EXERCISE REQUIREMENTS: Pick out every line of the records that contains the word "health", and copy each of those lines in full.

SUPPLIED MATERIAL:
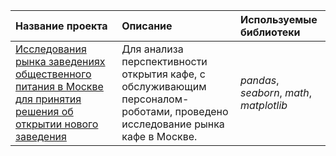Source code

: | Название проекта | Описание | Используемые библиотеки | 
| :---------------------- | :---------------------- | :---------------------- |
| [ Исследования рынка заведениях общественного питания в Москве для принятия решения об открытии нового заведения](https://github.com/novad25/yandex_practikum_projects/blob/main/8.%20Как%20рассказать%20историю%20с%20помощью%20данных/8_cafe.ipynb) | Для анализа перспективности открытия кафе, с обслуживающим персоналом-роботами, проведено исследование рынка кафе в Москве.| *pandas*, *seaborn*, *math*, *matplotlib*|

...

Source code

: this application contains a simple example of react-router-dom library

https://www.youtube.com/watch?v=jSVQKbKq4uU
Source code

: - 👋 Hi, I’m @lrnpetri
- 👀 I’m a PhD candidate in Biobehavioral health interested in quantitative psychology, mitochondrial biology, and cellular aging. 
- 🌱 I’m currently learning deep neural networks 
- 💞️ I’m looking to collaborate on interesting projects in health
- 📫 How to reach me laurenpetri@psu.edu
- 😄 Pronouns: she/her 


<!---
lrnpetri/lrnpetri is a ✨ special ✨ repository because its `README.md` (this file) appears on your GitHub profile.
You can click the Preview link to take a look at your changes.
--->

TASK OUTPUT:
- 👀 I’m a PhD candidate in Biobehavioral health interested in quantitative psychology, mitochondrial biology, and cellular aging. 
- 💞️ I’m looking to collaborate on interesting projects in health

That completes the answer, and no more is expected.